[Directive] Find the lines of the listing that contain the string "Rometta", and return them.

[Exercise input]
• • • • • • •

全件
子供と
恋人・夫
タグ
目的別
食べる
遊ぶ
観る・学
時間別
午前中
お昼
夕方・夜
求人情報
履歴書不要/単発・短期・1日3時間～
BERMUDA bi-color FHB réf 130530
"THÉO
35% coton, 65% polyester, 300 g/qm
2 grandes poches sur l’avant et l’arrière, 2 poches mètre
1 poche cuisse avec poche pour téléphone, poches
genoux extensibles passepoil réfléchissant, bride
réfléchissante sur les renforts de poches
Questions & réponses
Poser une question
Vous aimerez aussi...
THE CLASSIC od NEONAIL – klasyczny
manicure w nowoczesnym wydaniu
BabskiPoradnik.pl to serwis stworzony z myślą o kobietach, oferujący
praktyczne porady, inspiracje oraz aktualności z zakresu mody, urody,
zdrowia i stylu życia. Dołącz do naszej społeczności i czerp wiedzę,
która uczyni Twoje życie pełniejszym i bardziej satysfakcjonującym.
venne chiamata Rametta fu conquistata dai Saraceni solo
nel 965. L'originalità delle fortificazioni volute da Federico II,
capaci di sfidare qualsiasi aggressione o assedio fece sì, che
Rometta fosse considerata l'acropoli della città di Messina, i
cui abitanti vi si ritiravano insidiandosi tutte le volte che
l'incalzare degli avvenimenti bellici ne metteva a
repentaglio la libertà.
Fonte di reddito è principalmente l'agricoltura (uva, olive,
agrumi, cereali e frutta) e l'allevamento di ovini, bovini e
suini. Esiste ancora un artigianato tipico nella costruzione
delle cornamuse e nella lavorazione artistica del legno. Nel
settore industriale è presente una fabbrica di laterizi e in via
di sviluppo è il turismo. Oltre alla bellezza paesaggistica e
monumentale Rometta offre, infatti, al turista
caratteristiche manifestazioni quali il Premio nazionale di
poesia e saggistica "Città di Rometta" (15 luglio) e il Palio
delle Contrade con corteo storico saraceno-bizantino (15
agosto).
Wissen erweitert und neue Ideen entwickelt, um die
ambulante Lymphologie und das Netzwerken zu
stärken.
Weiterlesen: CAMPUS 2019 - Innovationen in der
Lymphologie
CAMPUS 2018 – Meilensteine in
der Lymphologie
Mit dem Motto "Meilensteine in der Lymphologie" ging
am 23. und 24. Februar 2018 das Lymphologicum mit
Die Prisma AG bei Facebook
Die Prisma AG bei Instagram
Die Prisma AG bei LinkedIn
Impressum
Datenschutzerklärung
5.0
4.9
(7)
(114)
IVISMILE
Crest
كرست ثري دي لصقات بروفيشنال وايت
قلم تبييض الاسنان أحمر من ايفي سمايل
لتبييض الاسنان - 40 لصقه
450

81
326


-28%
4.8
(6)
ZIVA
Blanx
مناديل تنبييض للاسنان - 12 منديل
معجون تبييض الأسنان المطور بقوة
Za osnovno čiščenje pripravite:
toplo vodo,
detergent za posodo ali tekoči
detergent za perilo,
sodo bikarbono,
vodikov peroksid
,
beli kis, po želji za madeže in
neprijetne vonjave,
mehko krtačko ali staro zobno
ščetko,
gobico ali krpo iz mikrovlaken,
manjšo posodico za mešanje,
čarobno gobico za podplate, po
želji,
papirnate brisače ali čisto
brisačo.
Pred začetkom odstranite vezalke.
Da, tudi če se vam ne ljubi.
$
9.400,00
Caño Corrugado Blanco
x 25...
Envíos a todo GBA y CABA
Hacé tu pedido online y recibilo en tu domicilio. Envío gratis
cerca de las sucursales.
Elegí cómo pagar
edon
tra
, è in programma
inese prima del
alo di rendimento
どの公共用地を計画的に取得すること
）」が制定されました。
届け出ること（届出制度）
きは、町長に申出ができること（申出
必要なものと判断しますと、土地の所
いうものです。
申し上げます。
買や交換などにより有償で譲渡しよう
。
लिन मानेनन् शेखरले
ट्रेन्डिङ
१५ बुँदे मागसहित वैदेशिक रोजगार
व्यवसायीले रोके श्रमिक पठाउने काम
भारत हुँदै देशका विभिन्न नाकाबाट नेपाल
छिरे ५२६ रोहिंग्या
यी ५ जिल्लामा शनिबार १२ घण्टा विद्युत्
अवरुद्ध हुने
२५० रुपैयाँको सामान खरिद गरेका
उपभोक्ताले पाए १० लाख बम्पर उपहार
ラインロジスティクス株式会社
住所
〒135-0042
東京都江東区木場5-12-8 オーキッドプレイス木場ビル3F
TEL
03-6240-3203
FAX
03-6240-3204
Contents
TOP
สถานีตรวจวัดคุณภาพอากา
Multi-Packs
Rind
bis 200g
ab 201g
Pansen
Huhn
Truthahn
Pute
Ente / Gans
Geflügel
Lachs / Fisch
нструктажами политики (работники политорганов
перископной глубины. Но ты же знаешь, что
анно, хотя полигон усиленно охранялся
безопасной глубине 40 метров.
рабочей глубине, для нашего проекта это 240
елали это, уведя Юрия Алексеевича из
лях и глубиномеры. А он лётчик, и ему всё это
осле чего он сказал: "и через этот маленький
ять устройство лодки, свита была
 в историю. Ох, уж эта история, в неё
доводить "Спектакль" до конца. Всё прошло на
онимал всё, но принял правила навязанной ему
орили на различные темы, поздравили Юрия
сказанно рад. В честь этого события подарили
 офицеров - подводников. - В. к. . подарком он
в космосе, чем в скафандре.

• • • • • • •

[Solution]
Rometta fosse considerata l'acropoli della città di Messina, i
monumentale Rometta offre, infatti, al turista
poesia e saggistica "Città di Rometta" (15 luglio) e il Palio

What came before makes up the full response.